[Page images and extracted text]
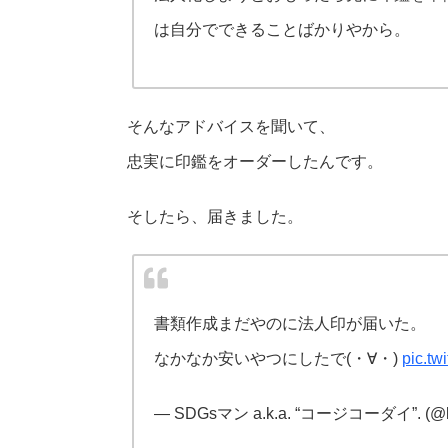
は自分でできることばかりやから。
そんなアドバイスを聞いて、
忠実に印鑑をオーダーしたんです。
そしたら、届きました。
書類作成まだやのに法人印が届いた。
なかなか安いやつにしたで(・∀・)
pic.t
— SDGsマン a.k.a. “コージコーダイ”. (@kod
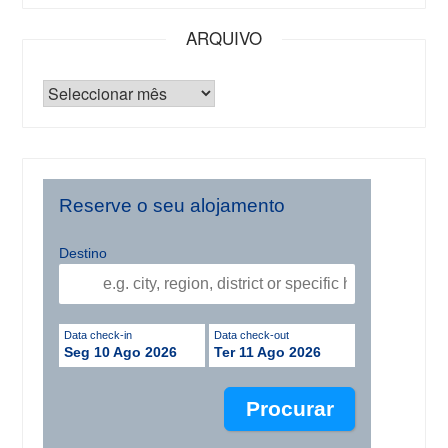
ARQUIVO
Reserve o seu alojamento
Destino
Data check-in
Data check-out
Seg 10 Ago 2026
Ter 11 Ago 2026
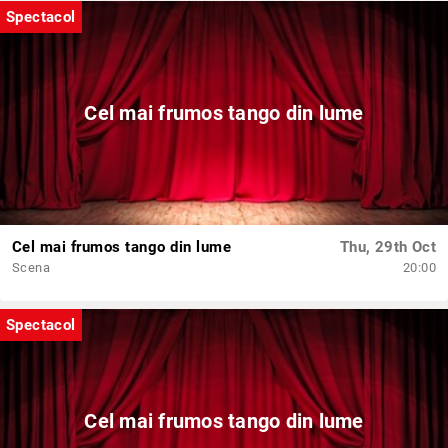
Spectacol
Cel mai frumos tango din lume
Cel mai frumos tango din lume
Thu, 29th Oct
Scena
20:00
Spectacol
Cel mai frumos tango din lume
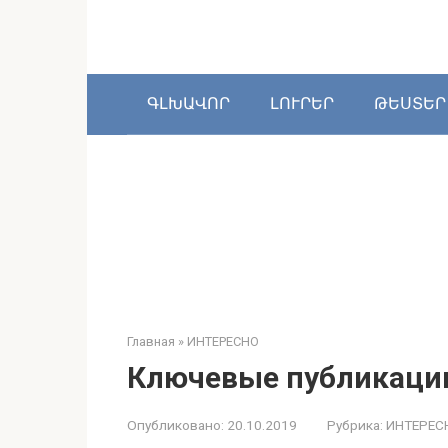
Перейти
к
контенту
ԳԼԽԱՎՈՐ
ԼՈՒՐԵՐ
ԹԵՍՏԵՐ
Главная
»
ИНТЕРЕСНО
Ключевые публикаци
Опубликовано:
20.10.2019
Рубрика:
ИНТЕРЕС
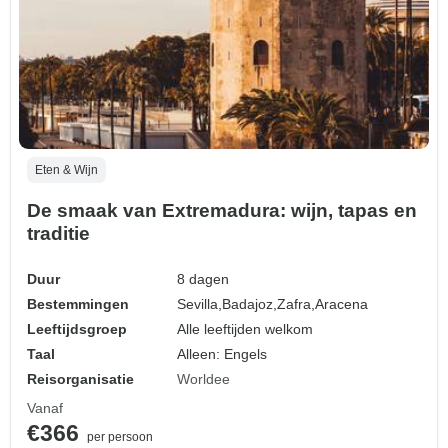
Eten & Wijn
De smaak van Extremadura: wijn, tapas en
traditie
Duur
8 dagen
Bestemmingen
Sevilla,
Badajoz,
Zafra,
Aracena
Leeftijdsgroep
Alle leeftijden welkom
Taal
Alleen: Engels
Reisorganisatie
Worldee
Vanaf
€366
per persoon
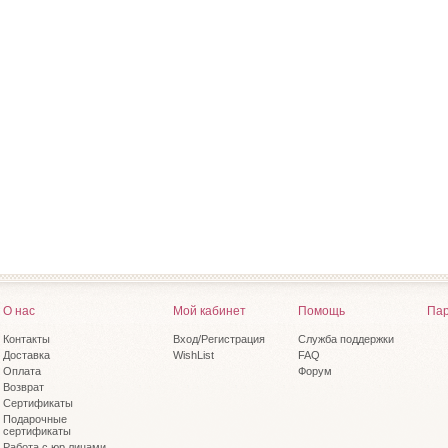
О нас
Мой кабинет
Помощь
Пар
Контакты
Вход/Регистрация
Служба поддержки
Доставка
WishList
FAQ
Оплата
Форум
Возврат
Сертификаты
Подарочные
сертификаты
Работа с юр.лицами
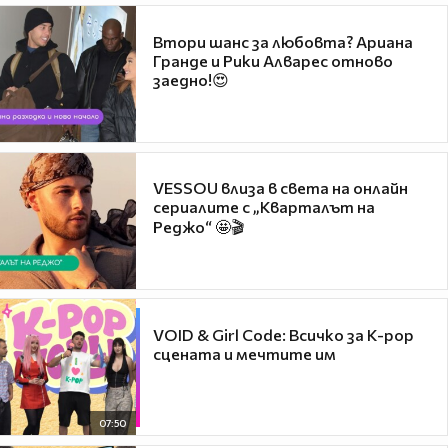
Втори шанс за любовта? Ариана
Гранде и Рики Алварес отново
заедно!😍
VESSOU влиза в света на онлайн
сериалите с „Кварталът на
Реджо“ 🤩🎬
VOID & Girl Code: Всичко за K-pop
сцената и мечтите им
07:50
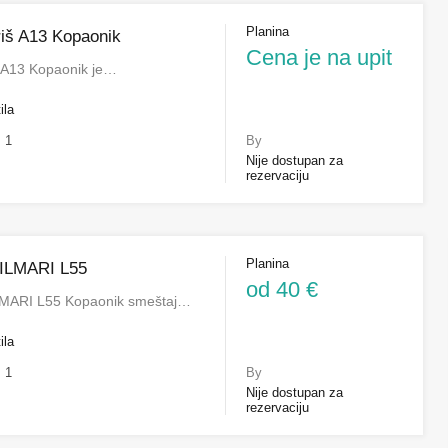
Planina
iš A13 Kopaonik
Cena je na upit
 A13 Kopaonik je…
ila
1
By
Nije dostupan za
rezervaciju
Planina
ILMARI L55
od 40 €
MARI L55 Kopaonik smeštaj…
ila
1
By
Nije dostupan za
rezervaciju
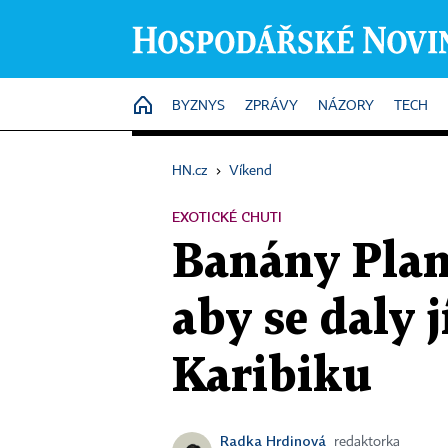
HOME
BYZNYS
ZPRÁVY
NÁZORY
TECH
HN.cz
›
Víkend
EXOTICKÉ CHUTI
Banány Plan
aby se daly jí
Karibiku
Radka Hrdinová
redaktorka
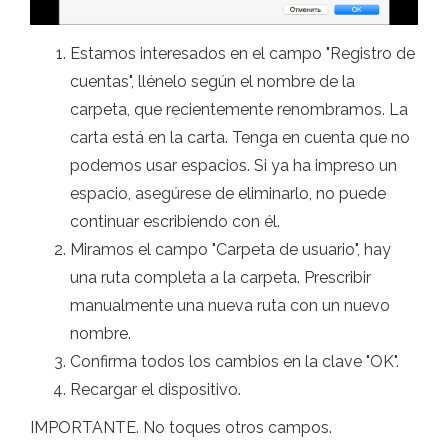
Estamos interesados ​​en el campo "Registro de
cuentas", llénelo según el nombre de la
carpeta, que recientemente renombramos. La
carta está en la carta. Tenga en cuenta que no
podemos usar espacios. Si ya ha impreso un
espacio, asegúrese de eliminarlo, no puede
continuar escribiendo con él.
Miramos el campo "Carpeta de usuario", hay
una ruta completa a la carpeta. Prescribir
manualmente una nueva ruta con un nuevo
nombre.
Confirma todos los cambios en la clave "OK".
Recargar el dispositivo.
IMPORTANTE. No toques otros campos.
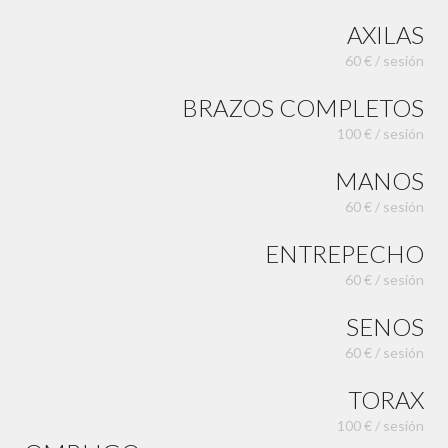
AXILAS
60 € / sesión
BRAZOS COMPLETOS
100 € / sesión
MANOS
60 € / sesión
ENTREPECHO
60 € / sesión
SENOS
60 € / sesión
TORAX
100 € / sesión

- Brief
Give the extracted text of every entry again with each "sesión" swapped for "visita" and nothing else altered, leaving the pictures out.

- Solution to this problem
は自分でできることばかりやから。
そんなアドバイスを聞いて、
忠実に印鑑をオーダーしたんです。
そしたら、届きました。
書類作成まだやのに法人印が届いた。
なかなか安いやつにしたで(・∀・)
pic.t
— SDGsマン a.k.a. “コージコーダイ”. (@kod
ARQUIVO
Reserve o seu alojamento
Destino
Data check-in
Data check-out
Seg 10 Ago 2026
Ter 11 Ago 2026
Spectacol
Cel mai frumos tango din lume
Cel mai frumos tango din lume
Thu, 29th Oct
Scena
20:00
Spectacol
Cel mai frumos tango din lume
Перейти
к
контенту
ԳԼԽԱՎՈՐ
ԼՈՒՐԵՐ
ԹԵՍՏԵՐ
Главная
»
ИНТЕРЕСНО
Ключевые публикаци
Опубликовано:
20.10.2019
Рубрика:
ИНТЕРЕС
Eten & Wijn
De smaak van Extremadura: wijn, tapas en
traditie
Duur
8 dagen
Bestemmingen
Sevilla,
Badajoz,
Zafra,
Aracena
Leeftijdsgroep
Alle leeftijden welkom
Taal
Alleen: Engels
Reisorganisatie
Worldee
Vanaf
€366
per persoon
О нас
Мой кабинет
Помощь
Пар
Контакты
Вход/Регистрация
Служба поддержки
Доставка
WishList
FAQ
Оплата
Форум
Возврат
Сертификаты
Подарочные
сертификаты
Работа с юр.лицами
Втори шанс за любовта? Ариана
Гранде и Рики Алварес отново
заедно!😍
VESSOU влиза в света на онлайн
сериалите с „Кварталът на
Реджо“ 🤩🎬
VOID & Girl Code: Всичко за K-pop
сцената и мечтите им
07:50
Planina
iš A13 Kopaonik
Cena je na upit
 A13 Kopaonik je…
ila
1
By
Nije dostupan za
rezervaciju
Planina
ILMARI L55
od 40 €
MARI L55 Kopaonik smeštaj…
ila
1
By
Nije dostupan za
rezervaciju
HOME
BYZNYS
ZPRÁVY
NÁZORY
TECH
HN.cz
›
Víkend
EXOTICKÉ CHUTI
Banány Plan
aby se daly jí
Karibiku
Radka Hrdinová
redaktorka
Estamos interesados ​​en el campo "Registro de
cuentas", llénelo según el nombre de la
carpeta, que recientemente renombramos. La
carta está en la carta. Tenga en cuenta que no
podemos usar espacios. Si ya ha impreso un
espacio, asegúrese de eliminarlo, no puede
continuar escribiendo con él.
Miramos el campo "Carpeta de usuario", hay
una ruta completa a la carpeta. Prescribir
manualmente una nueva ruta con un nuevo
nombre.
Confirma todos los cambios en la clave "OK".
Recargar el dispositivo.
IMPORTANTE. No toques otros campos.
AXILAS
60 € / visita
BRAZOS COMPLETOS
100 € / visita
MANOS
60 € / visita
ENTREPECHO
60 € / visita
SENOS
60 € / visita
TORAX
100 € / visita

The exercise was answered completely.